(Your objective): Report each line of the listing that contains the string "paurakhsharma", matching its case exactly.

□ □ □ □ □ □ □

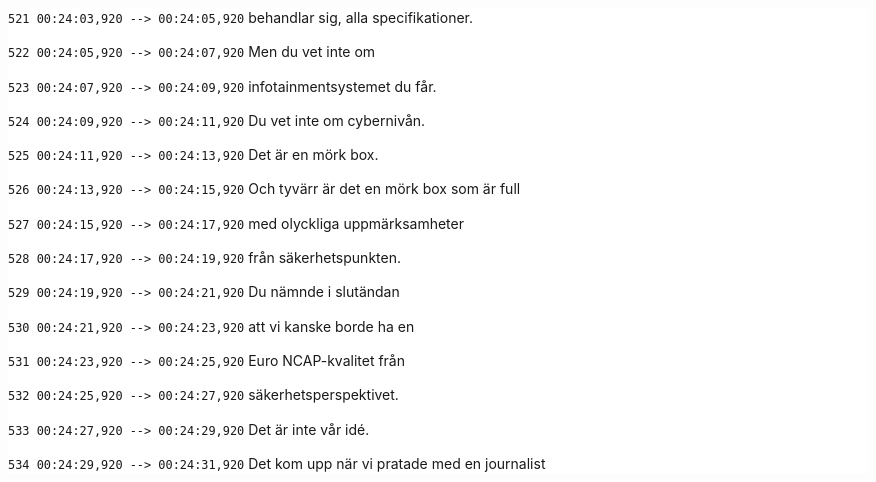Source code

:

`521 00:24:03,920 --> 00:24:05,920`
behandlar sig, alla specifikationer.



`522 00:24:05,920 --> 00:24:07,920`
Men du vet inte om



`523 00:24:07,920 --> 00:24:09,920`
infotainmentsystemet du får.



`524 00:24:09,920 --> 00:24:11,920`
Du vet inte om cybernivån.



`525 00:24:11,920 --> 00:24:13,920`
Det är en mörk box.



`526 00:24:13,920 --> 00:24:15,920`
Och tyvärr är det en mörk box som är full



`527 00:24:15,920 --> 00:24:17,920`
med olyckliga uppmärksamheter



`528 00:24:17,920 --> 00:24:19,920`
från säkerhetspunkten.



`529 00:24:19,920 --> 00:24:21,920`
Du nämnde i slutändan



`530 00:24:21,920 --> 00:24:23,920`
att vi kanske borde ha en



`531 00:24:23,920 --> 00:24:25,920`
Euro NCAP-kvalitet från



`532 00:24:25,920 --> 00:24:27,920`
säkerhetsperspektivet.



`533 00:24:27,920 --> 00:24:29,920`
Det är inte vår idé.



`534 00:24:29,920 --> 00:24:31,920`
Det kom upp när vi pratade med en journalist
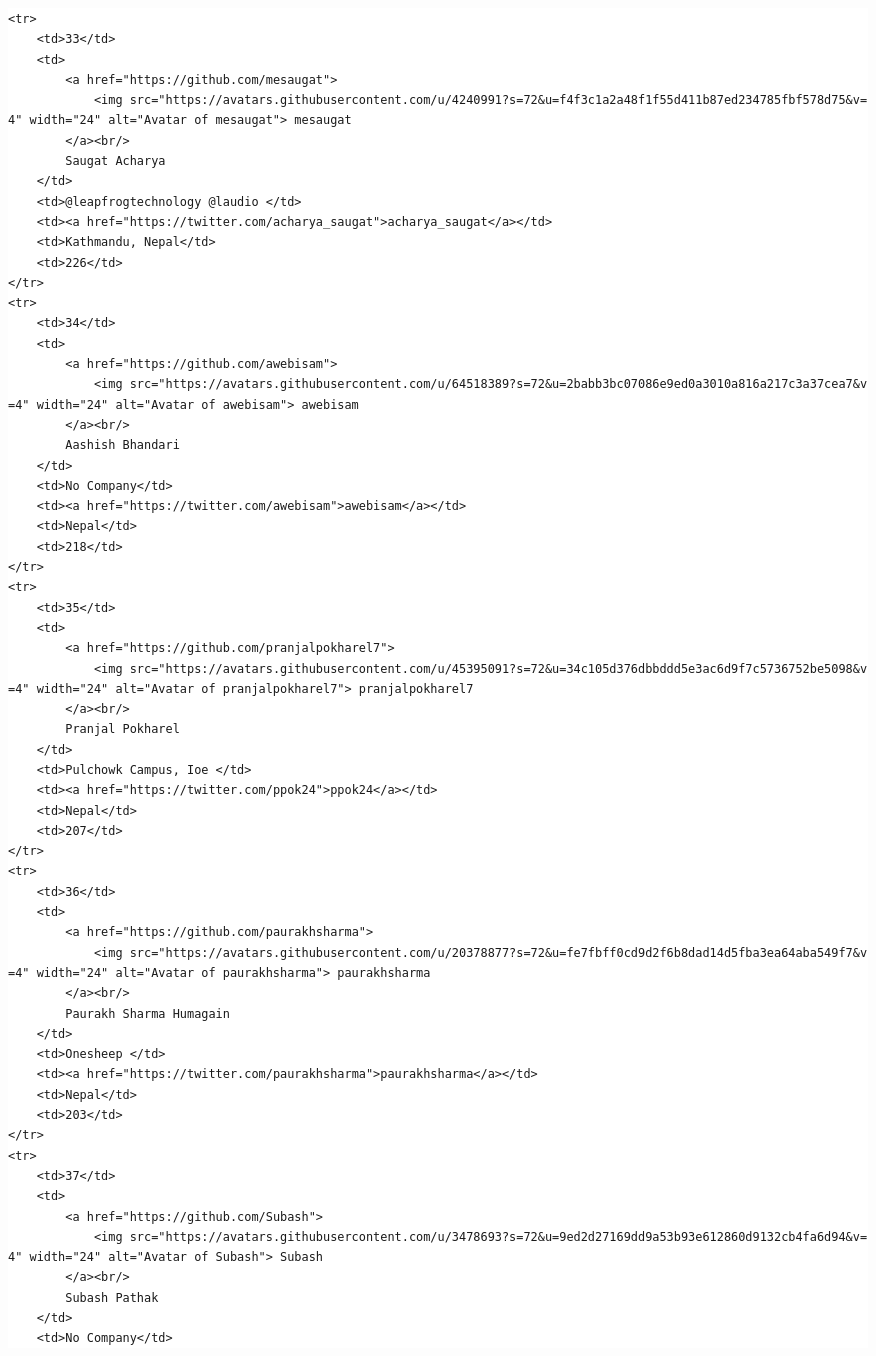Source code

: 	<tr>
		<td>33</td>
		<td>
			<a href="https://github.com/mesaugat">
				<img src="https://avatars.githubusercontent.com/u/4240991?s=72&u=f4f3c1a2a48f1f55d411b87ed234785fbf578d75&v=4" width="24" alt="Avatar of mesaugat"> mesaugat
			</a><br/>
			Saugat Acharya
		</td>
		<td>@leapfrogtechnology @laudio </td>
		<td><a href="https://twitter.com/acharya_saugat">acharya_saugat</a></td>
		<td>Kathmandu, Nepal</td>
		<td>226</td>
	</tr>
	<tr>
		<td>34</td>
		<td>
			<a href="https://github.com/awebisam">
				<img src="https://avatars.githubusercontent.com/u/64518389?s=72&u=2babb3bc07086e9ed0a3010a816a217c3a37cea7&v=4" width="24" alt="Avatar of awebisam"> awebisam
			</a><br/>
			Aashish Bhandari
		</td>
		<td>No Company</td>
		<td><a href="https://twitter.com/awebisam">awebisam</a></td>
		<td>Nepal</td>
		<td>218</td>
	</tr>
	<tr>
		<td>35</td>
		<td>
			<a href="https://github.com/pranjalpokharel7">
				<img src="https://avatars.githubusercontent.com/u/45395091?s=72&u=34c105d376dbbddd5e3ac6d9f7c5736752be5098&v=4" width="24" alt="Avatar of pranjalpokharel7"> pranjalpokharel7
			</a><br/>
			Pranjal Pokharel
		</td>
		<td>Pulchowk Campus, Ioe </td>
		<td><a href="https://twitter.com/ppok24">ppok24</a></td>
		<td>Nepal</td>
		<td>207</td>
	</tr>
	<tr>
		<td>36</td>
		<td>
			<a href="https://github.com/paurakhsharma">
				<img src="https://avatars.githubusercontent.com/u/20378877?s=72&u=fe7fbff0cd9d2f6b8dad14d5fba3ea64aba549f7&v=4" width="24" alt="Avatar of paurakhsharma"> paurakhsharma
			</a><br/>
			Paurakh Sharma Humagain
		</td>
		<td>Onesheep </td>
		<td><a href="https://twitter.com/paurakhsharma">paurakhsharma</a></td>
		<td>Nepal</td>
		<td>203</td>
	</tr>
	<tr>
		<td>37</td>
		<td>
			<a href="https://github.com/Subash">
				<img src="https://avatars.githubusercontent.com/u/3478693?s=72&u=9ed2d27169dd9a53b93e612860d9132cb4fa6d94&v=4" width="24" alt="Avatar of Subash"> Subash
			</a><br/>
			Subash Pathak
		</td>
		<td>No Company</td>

□ □ □ □ □ □ □

(Answer section):
			<a href="https://github.com/paurakhsharma">
				<img src="https://avatars.githubusercontent.com/u/20378877?s=72&u=fe7fbff0cd9d2f6b8dad14d5fba3ea64aba549f7&v=4" width="24" alt="Avatar of paurakhsharma"> paurakhsharma
		<td><a href="https://twitter.com/paurakhsharma">paurakhsharma</a></td>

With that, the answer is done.